With the material below, print exactly the lines between the line holding "image of carcinoid" and the line holding "IHC photomicrograph of", inclusive. Add nothing else.
-- Provided records follows --
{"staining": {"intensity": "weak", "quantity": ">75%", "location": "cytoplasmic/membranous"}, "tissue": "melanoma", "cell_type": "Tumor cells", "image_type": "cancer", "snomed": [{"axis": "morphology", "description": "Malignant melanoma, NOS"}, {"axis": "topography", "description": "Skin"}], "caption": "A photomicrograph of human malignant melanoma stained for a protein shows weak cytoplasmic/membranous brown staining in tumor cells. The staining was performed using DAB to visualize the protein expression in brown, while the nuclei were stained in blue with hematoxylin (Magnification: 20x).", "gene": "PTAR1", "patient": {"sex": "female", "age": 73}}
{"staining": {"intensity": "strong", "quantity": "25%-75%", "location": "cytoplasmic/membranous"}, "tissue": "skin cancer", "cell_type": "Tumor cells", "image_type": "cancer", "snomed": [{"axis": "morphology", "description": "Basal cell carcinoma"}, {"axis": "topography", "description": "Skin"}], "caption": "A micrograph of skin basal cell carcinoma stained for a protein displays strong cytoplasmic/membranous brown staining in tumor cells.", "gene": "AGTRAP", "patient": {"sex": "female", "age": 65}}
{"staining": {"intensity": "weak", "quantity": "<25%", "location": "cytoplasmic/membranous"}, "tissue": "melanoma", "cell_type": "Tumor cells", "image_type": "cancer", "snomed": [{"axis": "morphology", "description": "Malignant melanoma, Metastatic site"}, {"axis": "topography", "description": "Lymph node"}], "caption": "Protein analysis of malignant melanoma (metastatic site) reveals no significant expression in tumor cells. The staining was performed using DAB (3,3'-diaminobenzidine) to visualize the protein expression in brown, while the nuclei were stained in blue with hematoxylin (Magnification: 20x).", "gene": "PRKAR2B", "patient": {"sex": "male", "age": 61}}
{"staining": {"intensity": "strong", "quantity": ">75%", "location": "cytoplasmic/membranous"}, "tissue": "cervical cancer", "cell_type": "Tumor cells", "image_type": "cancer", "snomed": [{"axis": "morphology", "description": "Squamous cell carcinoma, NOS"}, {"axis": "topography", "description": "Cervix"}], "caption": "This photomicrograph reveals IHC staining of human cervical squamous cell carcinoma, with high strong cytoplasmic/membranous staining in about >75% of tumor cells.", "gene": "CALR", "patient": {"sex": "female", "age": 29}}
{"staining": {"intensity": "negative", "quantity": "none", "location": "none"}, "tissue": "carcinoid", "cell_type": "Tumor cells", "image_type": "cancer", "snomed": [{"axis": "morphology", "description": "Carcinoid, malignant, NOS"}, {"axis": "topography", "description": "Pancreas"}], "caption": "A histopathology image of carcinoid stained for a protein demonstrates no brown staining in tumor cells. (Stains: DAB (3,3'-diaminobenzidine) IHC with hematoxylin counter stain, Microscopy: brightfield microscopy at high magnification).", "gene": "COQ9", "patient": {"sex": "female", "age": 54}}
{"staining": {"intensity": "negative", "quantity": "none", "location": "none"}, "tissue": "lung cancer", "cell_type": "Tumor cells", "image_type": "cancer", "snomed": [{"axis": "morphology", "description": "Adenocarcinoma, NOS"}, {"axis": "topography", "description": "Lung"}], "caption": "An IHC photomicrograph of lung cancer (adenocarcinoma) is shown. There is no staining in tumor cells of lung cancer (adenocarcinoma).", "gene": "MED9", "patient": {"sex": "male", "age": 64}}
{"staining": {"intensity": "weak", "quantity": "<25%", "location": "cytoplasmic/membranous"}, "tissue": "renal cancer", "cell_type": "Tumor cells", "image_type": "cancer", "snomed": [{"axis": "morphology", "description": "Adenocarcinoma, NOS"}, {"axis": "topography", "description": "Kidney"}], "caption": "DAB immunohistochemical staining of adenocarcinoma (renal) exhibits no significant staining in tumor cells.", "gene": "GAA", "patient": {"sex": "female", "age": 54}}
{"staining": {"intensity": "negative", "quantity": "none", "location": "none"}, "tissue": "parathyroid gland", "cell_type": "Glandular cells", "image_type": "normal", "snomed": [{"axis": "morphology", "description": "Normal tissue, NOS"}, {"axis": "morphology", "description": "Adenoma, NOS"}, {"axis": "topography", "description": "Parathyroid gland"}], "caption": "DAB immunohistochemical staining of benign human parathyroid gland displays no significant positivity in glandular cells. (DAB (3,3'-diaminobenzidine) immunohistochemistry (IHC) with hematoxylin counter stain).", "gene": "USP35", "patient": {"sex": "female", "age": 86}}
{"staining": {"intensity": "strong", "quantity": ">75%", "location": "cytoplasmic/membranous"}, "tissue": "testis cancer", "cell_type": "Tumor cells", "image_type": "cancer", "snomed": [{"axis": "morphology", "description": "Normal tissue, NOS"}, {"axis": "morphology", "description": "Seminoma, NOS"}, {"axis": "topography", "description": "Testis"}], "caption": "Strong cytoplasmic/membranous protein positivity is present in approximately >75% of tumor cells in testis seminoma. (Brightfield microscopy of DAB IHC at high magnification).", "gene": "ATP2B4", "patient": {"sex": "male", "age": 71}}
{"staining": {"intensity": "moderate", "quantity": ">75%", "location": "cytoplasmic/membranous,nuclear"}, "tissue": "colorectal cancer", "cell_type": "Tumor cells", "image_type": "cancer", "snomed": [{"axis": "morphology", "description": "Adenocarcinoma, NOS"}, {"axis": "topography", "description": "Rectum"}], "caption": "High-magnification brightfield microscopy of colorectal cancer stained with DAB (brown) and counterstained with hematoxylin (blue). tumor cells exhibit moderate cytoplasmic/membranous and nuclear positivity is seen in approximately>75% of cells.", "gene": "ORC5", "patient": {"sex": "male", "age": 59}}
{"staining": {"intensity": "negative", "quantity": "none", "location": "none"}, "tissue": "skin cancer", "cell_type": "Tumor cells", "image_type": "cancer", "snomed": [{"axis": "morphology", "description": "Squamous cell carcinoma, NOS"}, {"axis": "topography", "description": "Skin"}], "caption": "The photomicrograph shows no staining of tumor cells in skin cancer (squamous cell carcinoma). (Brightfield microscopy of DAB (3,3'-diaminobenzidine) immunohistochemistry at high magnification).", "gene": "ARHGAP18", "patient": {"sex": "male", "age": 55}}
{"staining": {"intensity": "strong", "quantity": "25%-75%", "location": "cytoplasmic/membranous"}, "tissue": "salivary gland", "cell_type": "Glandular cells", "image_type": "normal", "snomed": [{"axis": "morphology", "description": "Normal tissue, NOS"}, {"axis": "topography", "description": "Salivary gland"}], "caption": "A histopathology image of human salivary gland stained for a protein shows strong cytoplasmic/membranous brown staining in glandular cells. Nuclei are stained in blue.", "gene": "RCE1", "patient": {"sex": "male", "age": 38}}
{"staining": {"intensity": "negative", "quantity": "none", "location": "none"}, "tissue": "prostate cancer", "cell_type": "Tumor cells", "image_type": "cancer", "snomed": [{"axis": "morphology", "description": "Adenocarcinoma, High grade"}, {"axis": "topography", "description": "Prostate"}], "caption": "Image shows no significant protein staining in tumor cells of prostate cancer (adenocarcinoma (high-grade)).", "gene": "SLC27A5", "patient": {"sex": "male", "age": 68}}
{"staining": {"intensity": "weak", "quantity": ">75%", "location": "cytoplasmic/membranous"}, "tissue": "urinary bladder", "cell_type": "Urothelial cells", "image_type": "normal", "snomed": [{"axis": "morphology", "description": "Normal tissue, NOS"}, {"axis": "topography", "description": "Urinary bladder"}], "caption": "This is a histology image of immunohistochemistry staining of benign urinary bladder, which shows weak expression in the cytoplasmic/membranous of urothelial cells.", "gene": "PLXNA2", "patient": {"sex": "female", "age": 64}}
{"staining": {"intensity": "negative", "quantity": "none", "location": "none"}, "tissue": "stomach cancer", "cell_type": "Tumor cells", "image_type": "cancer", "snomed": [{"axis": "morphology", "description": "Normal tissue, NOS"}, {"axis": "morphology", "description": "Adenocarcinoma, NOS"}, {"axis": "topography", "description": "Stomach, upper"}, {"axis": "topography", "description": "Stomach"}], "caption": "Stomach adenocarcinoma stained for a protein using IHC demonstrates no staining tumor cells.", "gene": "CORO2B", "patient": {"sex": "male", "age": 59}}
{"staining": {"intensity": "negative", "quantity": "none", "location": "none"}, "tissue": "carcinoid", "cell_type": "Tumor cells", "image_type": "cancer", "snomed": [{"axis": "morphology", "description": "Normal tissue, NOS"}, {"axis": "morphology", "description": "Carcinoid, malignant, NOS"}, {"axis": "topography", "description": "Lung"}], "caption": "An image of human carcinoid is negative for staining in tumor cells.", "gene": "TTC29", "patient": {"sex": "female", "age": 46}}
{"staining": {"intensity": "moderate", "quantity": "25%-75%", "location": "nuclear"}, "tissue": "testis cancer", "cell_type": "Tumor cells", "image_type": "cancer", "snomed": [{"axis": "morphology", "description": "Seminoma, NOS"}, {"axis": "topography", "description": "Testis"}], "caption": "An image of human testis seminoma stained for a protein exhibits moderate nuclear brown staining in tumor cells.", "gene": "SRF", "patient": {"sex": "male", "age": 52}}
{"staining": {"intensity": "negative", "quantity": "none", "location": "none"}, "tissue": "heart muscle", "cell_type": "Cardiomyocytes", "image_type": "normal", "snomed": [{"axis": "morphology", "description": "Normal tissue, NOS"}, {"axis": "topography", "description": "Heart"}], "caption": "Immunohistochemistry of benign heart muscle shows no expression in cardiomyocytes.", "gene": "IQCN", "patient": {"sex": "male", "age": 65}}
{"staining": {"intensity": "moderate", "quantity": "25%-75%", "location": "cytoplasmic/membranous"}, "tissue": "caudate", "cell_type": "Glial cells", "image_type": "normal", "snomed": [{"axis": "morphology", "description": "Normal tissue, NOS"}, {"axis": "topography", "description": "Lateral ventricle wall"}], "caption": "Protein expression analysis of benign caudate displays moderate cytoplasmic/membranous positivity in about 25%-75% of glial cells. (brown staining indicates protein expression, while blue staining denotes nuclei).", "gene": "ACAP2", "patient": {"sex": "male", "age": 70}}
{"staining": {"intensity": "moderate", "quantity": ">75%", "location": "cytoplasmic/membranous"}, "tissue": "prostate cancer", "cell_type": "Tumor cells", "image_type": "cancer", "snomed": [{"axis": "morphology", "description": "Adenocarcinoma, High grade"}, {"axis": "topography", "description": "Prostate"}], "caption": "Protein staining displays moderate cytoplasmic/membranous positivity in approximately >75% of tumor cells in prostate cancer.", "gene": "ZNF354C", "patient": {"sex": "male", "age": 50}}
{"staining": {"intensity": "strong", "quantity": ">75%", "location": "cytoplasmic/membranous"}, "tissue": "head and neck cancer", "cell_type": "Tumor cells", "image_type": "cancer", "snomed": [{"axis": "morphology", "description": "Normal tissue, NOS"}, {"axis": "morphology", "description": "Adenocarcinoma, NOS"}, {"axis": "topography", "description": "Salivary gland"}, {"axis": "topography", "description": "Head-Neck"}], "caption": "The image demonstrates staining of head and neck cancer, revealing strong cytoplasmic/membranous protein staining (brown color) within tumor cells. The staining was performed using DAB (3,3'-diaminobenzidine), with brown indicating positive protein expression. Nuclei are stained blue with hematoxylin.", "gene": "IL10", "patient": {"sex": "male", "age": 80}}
-- Provided records concluded --
■ **Solution to the problem**
{"staining": {"intensity": "negative", "quantity": "none", "location": "none"}, "tissue": "carcinoid", "cell_type": "Tumor cells", "image_type": "cancer", "snomed": [{"axis": "morphology", "description": "Carcinoid, malignant, NOS"}, {"axis": "topography", "description": "Pancreas"}], "caption": "A histopathology image of carcinoid stained for a protein demonstrates no brown staining in tumor cells. (Stains: DAB (3,3'-diaminobenzidine) IHC with hematoxylin counter stain, Microscopy: brightfield microscopy at high magnification).", "gene": "COQ9", "patient": {"sex": "female", "age": 54}}
{"staining": {"intensity": "negative", "quantity": "none", "location": "none"}, "tissue": "lung cancer", "cell_type": "Tumor cells", "image_type": "cancer", "snomed": [{"axis": "morphology", "description": "Adenocarcinoma, NOS"}, {"axis": "topography", "description": "Lung"}], "caption": "An IHC photomicrograph of lung cancer (adenocarcinoma) is shown. There is no staining in tumor cells of lung cancer (adenocarcinoma).", "gene": "MED9", "patient": {"sex": "male", "age": 64}}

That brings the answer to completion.